- STUDY TEXT:

◆ ◆ ◆ ◆ ◆ ◆ ◆

Tutorial: CDC Pipelines¶
Learn to capture changes from databases and process them in real-time. By the end, you'll have a complete Change Data Capture (CDC) pipeline from PostgreSQL to analytics.
Prerequisites:
- Stream Joins Tutorial (understand temporal joins)
- Docker with PostgreSQL and Debezium
What you'll build:
PostgreSQL ──→ Debezium ──→ Kafka ──→ Flink ──→ Analytics
(source) (CDC) (topics) (transform) (output)
Tables:
customers ──→ customers.cdc ──→ customer_360
products ──→ products.cdc ──→ product_analytics
orders ──→ orders.cdc ──┬→ order_enriched
└→ real_time_revenue
What is CDC?¶
Change Data Capture streams database changes as events:
Database: Kafka Topic:
┌─────────────┐ ┌─────────────────────────┐
│ UPDATE │ CDC │ {"op": "u", │
│ customers │ ──────────→ │ "before": {...}, │
│ SET tier= │ │ "after": {"tier":"gold"│
│ 'gold' │ │ }} │
└─────────────┘ └─────────────────────────┘
Every INSERT, UPDATE, DELETE becomes an event you can process in real-time.

◆ ◆ ◆ ◆ ◆ ◆ ◆

- DIRECTIONS:
Answer these questions from the CDC tutorial:
(a) Which tool handles the CDC stage of the pipeline?
(b) Which two outputs are produced from orders.cdc?
(c) What value does "op" take in the event shown for an UPDATE?
The data placed after this point has no connection to the CDC tutorial.

- DATASET CONTENT:

◆ ◆ ◆ ◆ ◆ ◆ ◆

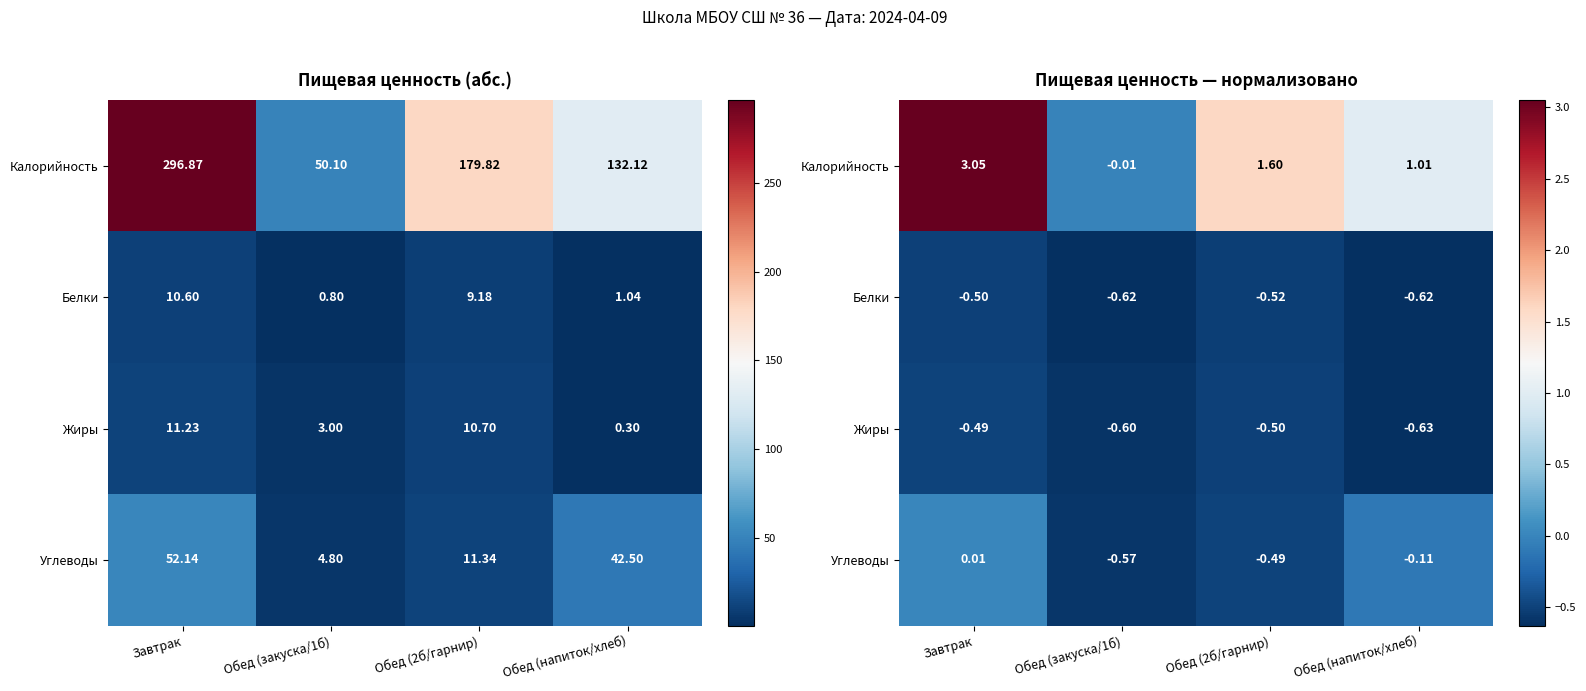

The Жиры series shows -0.6 at Обед (закуска/1б). True or false?

True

◆ ◆ ◆ ◆ ◆ ◆ ◆

- EXERCISE RESPONSE:
(a) Debezium
(b) order_enriched and real_time_revenue
(c) "u"